The Turnbow butterflies attract attention from people all over the country, and in these chapters, Dellarobia meets some individuals who have an impact on her character’s growth process. Ovid Byron, a college professor and biologist, comes to the Turnbow house and elicits both wonder and resentment in Dellarobia. She learns to value learning more about the natural world, in part because doing so gives her more insight into the role of Nature, Life, and Rebirth in her own existence. Her comparison of marriage to diapause underscores her dissatisfaction with her life with Cub, but it also conveys implicit hope for the future: Butterflies emerge from diapause, so Dellarobia may do the same. The conversation thus foreshadows the novel’s conclusion, when Dellarobia decides she must leave Cub for the sake of both her own growth and that of her children.
At the same time, Dellarobia is at times resentful of Byron and his assistants—in particular their level of education, which she never had access to. Her feelings, as well as the broader culture clash between the townspeople and the visitors, begin to develop the theme of Different Americas. Nevertheless, the novel suggests communication across the gap is possible. Dellarobia’s attitude toward the young assistants softens when she realizes they are incapable of repairing a broken zipper on a jacket; her skills may be different than theirs, but that does not have to imply that they are lesser.

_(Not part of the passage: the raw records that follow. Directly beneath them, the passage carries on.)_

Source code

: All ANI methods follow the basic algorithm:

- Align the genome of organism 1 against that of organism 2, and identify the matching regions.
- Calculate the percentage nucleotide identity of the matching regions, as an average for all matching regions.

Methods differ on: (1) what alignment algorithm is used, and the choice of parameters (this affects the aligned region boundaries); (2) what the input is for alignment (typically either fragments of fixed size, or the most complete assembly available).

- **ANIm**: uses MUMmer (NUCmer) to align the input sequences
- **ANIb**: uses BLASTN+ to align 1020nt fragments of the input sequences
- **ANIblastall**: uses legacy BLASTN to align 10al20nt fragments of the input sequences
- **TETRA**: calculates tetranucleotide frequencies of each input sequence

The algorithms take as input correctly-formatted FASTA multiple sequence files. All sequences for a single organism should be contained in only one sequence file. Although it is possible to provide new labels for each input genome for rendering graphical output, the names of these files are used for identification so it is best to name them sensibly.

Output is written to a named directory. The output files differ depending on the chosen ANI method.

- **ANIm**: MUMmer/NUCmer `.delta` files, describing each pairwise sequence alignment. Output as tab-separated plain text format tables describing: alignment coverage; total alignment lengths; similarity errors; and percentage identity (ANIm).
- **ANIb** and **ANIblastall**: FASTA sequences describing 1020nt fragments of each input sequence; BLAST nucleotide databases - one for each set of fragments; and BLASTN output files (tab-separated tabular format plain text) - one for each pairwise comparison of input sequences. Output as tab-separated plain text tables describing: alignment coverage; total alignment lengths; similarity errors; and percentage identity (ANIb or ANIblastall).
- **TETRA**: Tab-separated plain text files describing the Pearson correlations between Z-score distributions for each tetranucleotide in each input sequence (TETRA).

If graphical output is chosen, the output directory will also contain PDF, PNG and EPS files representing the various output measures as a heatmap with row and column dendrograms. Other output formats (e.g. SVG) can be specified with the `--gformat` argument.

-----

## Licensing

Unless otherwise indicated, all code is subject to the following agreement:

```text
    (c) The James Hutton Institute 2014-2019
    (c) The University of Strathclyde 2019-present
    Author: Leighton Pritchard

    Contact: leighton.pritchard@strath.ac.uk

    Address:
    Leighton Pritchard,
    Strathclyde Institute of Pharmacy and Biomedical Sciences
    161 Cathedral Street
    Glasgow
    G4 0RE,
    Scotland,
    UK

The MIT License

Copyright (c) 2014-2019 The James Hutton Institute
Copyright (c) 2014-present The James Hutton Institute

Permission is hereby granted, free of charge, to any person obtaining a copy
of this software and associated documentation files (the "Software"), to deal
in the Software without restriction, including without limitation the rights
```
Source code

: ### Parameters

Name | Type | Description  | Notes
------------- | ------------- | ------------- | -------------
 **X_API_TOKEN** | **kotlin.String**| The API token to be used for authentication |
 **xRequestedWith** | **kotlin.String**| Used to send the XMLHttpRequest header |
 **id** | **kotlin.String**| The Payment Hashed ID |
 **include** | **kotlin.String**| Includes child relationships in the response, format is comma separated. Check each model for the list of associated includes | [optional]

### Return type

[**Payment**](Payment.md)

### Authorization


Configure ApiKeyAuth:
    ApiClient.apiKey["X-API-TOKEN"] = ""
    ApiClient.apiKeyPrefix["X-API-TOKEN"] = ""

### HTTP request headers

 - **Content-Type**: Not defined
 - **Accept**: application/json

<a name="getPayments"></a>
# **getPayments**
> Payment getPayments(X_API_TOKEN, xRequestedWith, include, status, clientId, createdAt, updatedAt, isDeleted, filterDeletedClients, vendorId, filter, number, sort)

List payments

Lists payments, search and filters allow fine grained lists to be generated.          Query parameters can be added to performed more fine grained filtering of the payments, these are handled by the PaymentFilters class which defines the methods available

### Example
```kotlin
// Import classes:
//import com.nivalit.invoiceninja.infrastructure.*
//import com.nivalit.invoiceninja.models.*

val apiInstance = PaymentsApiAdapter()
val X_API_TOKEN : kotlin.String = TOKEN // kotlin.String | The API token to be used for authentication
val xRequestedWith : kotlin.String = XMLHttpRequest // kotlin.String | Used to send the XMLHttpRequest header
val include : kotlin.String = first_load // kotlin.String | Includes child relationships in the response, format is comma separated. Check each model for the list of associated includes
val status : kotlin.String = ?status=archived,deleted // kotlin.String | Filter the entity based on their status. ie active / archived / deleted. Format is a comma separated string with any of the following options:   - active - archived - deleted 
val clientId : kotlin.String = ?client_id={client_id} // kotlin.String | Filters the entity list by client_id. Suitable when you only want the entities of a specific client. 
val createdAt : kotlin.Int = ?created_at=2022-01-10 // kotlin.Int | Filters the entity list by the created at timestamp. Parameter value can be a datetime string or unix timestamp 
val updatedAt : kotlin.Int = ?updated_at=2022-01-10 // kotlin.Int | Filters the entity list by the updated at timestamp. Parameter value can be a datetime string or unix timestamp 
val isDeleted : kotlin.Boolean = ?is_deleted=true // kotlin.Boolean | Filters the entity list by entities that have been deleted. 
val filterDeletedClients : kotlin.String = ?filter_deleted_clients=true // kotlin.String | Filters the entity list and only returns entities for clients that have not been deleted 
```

Moreover, Byron’s assistants’ observations and perspectives on rural life in Tennessee provide Dellarobia with a novel view of her situation, prompting Dellarobia to confront her feelings about her life more directly.
The butterflies themselves become an additional and in some ways more personal source of tension. Both the threat to the land where the butterflies stay and the quest to understand the environmental factors behind the insects’ unexpected migration cause bitterness and unease in Dellarobia. She was the one who found the butterflies, but it seems that this single beautiful thing in an otherwise difficult life will be taken away from her. Her feelings underscore the symbolic connection between Dellarobia and the butterflies, even though she will eventually come to realize that the butterflies are not truly “hers.”